Today, AI is a regular component of Higgitt’s work at the National Gallery, which puts her team at the cutting edge relative to most other museums, although she acknowledges “it’s still very much baby steps”.

A number of other groups are also demonstrating the insights that can be gained by applying algorithmic analysis to artworks. For example, researchers in Russia and Belgium have used neural networks for ‘virtual restoration’, digitally patching the cracks and filling in bits of missing and faded paint on degraded paintings. Another team, based at Case Western Reserve University in Cleveland, Ohio, has devised an algorithm that can help identify the artist responsible for a given work based on the physical brushstrokes — potentially even revealing forgeries.

In these early days of using AI in her discipline, Higgitt is cautious about it giving too much credence.

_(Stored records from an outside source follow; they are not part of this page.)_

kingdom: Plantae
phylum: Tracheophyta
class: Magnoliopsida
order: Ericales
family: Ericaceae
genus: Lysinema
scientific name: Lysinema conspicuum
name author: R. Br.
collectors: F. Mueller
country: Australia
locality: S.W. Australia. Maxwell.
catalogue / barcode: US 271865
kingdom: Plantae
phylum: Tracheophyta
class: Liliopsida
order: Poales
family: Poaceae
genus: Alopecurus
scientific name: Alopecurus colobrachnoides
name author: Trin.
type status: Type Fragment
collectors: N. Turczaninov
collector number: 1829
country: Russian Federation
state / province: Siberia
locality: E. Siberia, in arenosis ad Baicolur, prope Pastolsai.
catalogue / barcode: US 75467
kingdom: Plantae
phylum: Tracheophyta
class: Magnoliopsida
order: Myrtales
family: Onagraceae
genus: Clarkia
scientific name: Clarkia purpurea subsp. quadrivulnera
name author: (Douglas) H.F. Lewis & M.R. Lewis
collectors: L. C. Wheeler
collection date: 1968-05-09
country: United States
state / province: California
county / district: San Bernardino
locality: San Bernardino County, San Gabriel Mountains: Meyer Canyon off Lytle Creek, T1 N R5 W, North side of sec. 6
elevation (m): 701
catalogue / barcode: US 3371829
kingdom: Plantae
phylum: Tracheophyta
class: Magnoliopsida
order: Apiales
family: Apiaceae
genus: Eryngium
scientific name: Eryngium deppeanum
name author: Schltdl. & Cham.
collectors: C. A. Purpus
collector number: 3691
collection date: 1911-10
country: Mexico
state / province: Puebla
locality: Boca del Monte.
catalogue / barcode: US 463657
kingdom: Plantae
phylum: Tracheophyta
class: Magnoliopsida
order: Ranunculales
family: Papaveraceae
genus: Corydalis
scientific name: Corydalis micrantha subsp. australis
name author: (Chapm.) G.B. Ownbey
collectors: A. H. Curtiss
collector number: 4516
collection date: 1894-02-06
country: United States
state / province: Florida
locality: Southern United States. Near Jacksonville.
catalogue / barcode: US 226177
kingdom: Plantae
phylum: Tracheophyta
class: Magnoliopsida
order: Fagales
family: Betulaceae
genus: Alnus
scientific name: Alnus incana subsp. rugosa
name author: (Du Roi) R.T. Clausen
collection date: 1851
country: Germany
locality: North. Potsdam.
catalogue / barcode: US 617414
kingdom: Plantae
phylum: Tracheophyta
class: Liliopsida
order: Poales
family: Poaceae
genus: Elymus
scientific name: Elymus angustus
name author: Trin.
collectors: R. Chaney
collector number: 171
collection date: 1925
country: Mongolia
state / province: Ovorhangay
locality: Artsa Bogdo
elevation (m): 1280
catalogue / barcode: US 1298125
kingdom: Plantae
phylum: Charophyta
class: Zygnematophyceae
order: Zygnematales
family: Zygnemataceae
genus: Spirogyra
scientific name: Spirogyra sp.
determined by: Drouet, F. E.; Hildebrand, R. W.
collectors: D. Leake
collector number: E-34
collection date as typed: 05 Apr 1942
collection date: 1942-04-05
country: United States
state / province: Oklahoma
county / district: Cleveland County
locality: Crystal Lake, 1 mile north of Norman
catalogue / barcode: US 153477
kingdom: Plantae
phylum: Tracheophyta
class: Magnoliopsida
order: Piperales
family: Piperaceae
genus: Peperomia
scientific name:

She points to the difficulties in checking how AI systems arrive at an answer, and it remains unclear how well an algorithm trained on one artwork will perform on others. She sees it as providing a “first pass” of the data to help pull out “trends or information that experts — chemists or conservators or curators — would come back and review”.

As progress continues, Higgitt sees exciting opportunities for AI to transform how both curators, and the public, interact with art. This could potentially even include reconstructing aspects of an artwork’s “life story”, says Higgitt, giving viewers “a sense of not only where a piece might have been originally situated, but also what it might have looked like at different points in the past”.